## What is being asked
Produce word for word the lines of the data below running from the one that has "verschickt-ersten-volldigitalen-arztbrief" to the one that has "Pressemitteilung - 01.03.2023", inclusive, and no others.
# # #
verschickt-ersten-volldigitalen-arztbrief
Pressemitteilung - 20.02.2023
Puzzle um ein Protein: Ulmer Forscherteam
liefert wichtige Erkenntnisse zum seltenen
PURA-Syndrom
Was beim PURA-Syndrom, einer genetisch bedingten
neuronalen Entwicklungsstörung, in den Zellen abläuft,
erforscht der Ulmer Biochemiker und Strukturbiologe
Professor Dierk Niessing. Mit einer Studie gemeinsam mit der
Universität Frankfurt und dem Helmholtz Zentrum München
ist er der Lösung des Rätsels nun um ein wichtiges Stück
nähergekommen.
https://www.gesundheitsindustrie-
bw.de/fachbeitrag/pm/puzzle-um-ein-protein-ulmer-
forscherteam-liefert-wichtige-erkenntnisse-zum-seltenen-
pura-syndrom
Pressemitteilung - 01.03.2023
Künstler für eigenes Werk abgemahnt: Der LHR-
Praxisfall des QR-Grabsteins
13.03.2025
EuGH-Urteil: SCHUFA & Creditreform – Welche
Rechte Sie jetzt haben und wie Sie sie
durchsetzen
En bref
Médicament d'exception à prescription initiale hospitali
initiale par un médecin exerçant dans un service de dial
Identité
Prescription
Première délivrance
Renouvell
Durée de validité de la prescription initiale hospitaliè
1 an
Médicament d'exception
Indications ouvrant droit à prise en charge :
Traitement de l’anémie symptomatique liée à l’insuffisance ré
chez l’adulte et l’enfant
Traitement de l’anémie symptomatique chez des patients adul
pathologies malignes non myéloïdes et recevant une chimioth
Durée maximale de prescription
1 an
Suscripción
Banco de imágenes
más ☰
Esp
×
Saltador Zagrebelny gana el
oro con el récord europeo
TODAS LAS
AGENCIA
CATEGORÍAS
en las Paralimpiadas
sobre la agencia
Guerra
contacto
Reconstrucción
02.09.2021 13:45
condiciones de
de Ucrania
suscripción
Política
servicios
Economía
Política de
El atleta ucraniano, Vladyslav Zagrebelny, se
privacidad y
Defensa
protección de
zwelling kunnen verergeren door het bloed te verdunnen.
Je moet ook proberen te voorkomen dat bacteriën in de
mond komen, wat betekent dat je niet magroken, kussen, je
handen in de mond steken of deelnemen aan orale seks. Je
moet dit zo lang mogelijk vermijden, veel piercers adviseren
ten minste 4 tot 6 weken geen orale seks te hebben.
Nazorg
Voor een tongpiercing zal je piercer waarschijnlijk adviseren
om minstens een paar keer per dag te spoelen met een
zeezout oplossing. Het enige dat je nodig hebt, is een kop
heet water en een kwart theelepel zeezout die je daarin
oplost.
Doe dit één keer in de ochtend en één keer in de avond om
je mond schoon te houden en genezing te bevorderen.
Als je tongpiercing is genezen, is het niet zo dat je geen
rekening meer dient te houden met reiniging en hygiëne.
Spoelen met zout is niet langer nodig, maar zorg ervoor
# # #
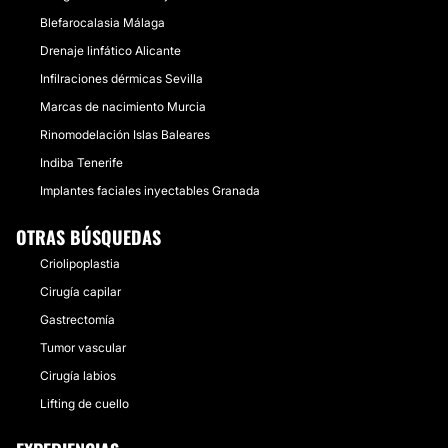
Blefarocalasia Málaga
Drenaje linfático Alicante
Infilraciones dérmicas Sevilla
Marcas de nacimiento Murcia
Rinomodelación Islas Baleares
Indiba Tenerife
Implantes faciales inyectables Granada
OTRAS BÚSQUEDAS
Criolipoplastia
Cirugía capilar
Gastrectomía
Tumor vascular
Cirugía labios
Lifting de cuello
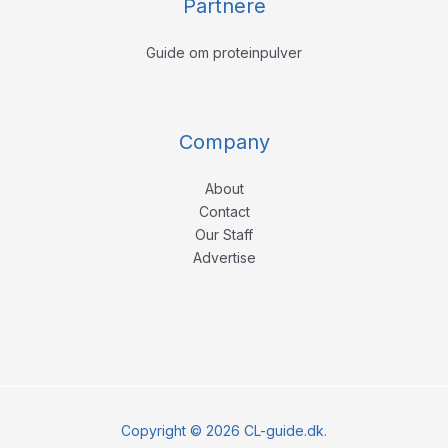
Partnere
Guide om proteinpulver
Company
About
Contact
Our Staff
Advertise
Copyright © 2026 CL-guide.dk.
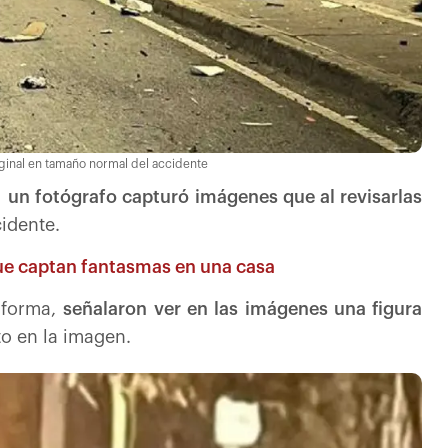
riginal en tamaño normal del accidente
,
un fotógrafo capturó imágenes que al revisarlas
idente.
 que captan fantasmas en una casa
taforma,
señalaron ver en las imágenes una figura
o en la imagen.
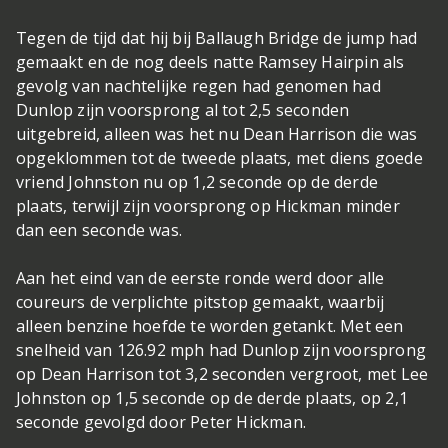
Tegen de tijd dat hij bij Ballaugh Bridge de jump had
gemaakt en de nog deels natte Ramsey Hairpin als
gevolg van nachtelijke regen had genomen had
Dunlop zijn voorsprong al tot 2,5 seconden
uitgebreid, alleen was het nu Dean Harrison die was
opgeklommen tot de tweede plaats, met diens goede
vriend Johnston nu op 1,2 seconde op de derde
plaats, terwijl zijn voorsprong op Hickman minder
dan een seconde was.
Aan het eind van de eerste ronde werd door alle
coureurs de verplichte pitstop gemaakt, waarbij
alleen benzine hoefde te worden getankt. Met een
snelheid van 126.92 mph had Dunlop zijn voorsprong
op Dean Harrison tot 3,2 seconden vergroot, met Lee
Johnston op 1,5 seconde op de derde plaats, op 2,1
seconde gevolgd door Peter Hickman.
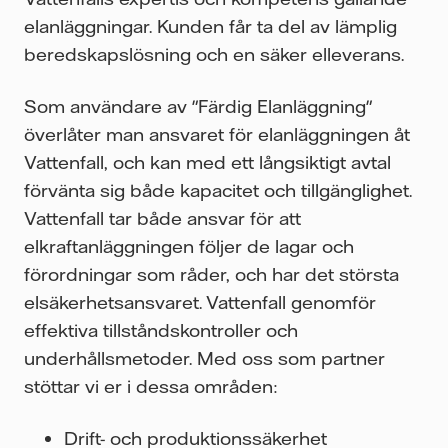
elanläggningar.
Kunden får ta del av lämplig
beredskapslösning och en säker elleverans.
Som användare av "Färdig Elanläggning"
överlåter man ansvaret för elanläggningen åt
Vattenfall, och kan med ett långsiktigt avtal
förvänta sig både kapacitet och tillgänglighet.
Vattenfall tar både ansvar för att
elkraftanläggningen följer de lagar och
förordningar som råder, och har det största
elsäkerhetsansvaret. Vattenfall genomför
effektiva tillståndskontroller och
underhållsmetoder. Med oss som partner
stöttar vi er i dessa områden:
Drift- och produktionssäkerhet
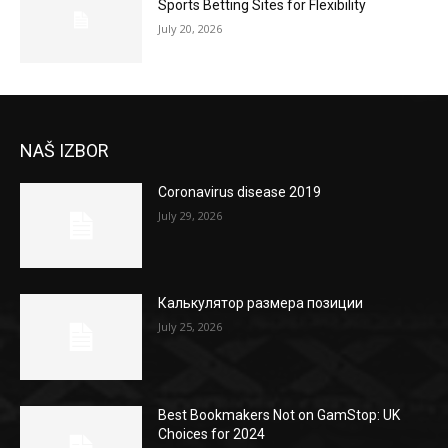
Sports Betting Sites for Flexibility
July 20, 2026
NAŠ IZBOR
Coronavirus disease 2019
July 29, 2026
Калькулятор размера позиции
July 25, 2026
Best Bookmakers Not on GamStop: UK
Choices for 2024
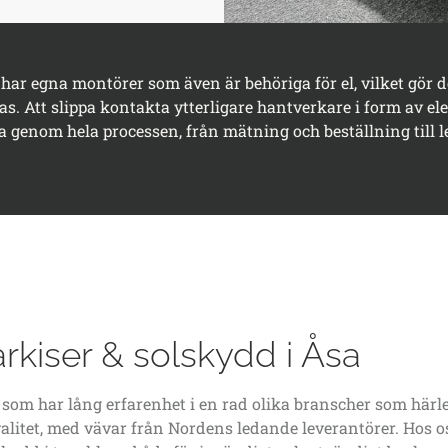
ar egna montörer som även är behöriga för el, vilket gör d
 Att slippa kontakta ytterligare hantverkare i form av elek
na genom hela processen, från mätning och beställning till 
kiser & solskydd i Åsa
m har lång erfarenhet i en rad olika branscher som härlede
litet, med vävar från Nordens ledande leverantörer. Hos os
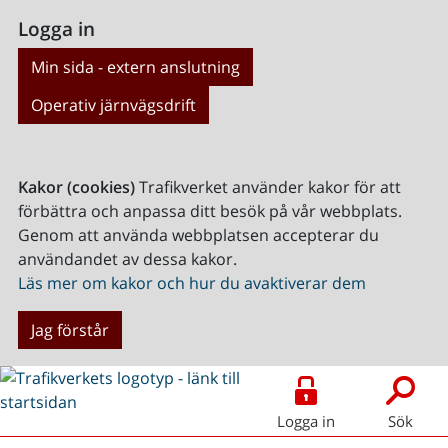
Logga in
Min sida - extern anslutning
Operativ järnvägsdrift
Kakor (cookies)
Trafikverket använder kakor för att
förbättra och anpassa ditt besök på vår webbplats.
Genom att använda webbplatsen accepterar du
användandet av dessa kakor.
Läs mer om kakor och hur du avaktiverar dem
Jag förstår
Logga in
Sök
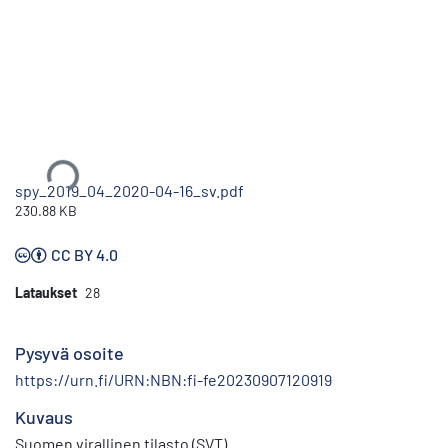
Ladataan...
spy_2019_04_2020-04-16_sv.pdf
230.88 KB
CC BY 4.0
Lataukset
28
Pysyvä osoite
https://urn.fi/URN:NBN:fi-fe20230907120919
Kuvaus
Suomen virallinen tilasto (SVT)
# # #
## Task output
verschickt-ersten-volldigitalen-arztbrief
Pressemitteilung - 20.02.2023
Puzzle um ein Protein: Ulmer Forscherteam
liefert wichtige Erkenntnisse zum seltenen
PURA-Syndrom
Was beim PURA-Syndrom, einer genetisch bedingten
neuronalen Entwicklungsstörung, in den Zellen abläuft,
erforscht der Ulmer Biochemiker und Strukturbiologe
Professor Dierk Niessing. Mit einer Studie gemeinsam mit der
Universität Frankfurt und dem Helmholtz Zentrum München
ist er der Lösung des Rätsels nun um ein wichtiges Stück
nähergekommen.
https://www.gesundheitsindustrie-
bw.de/fachbeitrag/pm/puzzle-um-ein-protein-ulmer-
forscherteam-liefert-wichtige-erkenntnisse-zum-seltenen-
pura-syndrom
Pressemitteilung - 01.03.2023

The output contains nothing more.